▶ **WHAT IS EXPECTED**: Ignoring the images, restate the records below word for word.

● ● ● ● ●

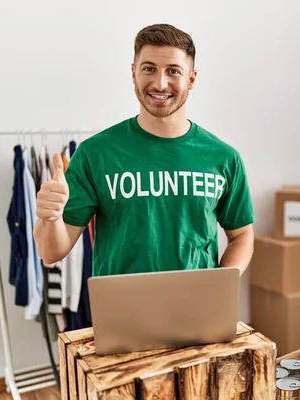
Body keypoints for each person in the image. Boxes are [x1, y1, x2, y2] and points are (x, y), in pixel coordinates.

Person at [33, 24, 255, 278]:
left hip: (198, 312)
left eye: (173, 71)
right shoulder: (95, 154)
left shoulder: (224, 158)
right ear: (133, 73)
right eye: (149, 69)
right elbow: (51, 252)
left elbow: (241, 234)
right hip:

● ● ● ● ●

▶ **EXERCISE RESPONSE**:
Body keypoints for each person in the image. Boxes are [x1, y1, x2, y2] and points are (x, y), in pixel coordinates.

Person at [33, 24, 255, 278]:
left hip: (198, 312)
left eye: (173, 71)
right shoulder: (95, 154)
left shoulder: (224, 158)
right ear: (133, 73)
right eye: (149, 69)
right elbow: (51, 252)
left elbow: (241, 234)
right hip:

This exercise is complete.